Le Haut-Commissariat au Plan (HCP) a révélé les résultats de son Enquête Nationale sur le Niveau de Vie des Ménages, menée entre mars 2022 et mars 2023 auprès de 18 000 foyers représentatifs des diverses régions et catégories socioéconomiques du Maroc. Cette étude met en lumière une amélioration structurelle du niveau de vie, mais avec un creusement des inégalités et une vulnérabilité accrue de certaines franges de la population.
Entre 2014 et 2022, la dépense annuelle moyenne par ménage est passée de 76 317 dirhams à 83 713 dirhams. Cependant, si la croissance a été significative entre 2014 et 2019 (+3,1% par an), la période 2019-2022, marquée par la crise du Covid-19, a vu une contraction de -3,1% en moyenne annuelle. Cette stagnation s’est traduite par une hausse de la précarité, notamment pour les classes intermédiaires.
L’étude montre que si les 20% les plus modestes ont vu leur niveau de vie progresser en moyenne de 1,1% par an entre 2014 et 2022, cette évolution cache une baisse marquée entre 2019 et 2022 (-4,6%).

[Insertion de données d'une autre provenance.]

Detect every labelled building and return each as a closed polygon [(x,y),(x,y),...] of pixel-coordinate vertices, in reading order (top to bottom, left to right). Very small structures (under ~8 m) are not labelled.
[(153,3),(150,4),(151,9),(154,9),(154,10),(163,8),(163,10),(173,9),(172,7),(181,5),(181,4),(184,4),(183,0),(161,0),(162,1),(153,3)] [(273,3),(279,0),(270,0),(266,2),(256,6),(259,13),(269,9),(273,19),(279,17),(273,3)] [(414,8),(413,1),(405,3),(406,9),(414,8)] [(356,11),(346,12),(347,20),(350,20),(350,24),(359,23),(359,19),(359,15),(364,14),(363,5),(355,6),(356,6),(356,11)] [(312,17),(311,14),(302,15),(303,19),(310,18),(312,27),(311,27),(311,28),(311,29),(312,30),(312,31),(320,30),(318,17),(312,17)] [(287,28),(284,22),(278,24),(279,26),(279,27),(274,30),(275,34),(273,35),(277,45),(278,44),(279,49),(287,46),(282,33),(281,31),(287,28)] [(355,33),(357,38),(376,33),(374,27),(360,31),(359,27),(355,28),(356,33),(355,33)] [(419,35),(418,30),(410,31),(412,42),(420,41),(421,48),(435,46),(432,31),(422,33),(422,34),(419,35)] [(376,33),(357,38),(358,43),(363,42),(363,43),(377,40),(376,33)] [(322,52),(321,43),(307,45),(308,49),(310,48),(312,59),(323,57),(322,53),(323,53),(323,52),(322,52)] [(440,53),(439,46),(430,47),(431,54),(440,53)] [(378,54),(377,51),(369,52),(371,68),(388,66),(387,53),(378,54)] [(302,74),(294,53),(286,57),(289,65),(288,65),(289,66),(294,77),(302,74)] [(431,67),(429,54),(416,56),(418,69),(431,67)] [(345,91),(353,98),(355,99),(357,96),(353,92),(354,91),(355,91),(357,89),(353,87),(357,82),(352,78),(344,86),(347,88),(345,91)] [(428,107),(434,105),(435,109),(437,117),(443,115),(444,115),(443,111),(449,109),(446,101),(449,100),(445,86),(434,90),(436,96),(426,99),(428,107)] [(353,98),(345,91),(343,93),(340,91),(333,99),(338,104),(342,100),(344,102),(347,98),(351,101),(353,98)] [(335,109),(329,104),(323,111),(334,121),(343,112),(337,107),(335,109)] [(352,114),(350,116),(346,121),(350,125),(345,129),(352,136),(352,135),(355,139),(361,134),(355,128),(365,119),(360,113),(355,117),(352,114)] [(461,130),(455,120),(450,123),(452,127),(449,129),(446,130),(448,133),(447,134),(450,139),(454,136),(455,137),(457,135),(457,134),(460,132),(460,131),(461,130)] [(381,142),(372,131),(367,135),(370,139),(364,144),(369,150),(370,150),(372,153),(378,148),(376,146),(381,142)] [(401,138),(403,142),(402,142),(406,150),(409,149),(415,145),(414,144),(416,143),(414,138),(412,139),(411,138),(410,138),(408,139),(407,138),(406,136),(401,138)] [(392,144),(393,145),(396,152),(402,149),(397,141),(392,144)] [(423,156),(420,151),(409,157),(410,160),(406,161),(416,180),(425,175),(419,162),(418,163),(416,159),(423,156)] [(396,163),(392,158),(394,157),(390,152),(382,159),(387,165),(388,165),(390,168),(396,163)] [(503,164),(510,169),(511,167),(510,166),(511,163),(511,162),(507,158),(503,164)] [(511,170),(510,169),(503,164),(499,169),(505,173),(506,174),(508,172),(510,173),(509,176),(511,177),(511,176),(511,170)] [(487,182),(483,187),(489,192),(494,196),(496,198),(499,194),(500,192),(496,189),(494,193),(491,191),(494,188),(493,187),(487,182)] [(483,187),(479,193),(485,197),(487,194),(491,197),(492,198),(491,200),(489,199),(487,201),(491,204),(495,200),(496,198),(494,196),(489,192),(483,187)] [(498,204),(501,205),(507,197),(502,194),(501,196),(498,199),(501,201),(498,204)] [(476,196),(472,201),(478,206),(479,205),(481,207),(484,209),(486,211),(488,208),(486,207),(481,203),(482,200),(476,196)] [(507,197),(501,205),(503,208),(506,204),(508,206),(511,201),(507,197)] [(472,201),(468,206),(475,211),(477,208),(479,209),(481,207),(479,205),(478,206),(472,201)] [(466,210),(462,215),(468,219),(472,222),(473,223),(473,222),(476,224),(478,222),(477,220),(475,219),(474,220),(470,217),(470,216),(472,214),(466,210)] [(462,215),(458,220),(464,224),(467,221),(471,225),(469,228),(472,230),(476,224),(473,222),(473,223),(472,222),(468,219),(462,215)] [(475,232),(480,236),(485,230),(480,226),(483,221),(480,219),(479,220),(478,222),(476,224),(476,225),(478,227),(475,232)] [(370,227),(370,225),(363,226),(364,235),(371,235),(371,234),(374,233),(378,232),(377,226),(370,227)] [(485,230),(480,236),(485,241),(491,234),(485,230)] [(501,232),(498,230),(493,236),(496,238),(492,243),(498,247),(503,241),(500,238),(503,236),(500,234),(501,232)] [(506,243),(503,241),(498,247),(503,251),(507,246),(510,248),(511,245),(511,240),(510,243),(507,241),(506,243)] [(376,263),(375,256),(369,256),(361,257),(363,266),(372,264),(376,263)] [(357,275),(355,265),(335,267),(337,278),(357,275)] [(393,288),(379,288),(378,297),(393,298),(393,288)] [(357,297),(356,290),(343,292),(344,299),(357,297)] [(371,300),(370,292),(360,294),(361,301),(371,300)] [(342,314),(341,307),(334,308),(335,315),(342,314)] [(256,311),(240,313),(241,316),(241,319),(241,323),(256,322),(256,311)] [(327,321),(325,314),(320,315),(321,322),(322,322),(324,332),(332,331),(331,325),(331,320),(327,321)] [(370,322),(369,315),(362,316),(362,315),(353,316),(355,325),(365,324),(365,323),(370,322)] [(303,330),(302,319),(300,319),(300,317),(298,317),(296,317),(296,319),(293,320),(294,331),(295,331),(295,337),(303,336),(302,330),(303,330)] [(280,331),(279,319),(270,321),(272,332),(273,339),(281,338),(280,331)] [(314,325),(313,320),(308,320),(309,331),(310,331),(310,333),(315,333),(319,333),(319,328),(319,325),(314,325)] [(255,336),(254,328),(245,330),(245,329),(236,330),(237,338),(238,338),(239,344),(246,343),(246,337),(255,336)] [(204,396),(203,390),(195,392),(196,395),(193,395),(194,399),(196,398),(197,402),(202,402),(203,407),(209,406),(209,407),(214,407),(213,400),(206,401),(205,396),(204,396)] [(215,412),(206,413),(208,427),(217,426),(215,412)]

De même, la classe moyenne a connu un ralentissement, avec une progression de 3,3% entre 2014 et 2019, suivie d’une dégringolade de -4,3% après 2019.
Dans le même temps, les 20% les plus aisés ont enregistré une augmentation de 1,4% de leur niveau de vie sur l’ensemble de la période, avec une baisse plus modérée entre 2019 et 2022 (-1,7%). En conséquence, l’indice de Gini, qui mesure les inégalités, a progressé de 39,5% en 2014 à 40,5% en 2022, traduisant un accroissement des disparités.
Les habitudes de consommation des ménages ont également évolué. La part des dépenses consacrées à l’alimentation a augmenté, passant de 37% en 2014 à 38,2% en 2022, tandis que les dépenses en logement et énergie ont grimpé de 23% à 25,4%. En revanche, les dépenses de loisirs et de culture se sont effondrées, chutant de 1,9% à 0,5%.
Le taux de pauvreté absolue est passé de 4,8% en 2014 à 3,9% en 2022, avec un recul plus prononcé en milieu rural (de 9,5% à 6,9%). Cependant, la pauvreté urbaine a légèrement progressé, passant de 1,6% à 2,2%.
En 2022, près de 1,42 million de Marocains vivent sous le seuil de pauvreté, dont 906 000 en milieu rural et 512 000 en milieu urbain. Certaines régions affichent un taux de pauvreté largement supérieur à la moyenne nationale, notamment Fès-Meknès (9%), Guelmim-Oued Noun (7,6%) et Béni Mellal-Khénifra (6,6%).
Au-delà des chiffres, l’enquête du HCP met en évidence une tendance alarmante : la vulnérabilité touche désormais autant les populations rurales que citadines, fragilisant une part croissante de la société marocaine. Face à ce constat, la question de l’efficacité des politiques sociales et de redistribution se pose avec acuité.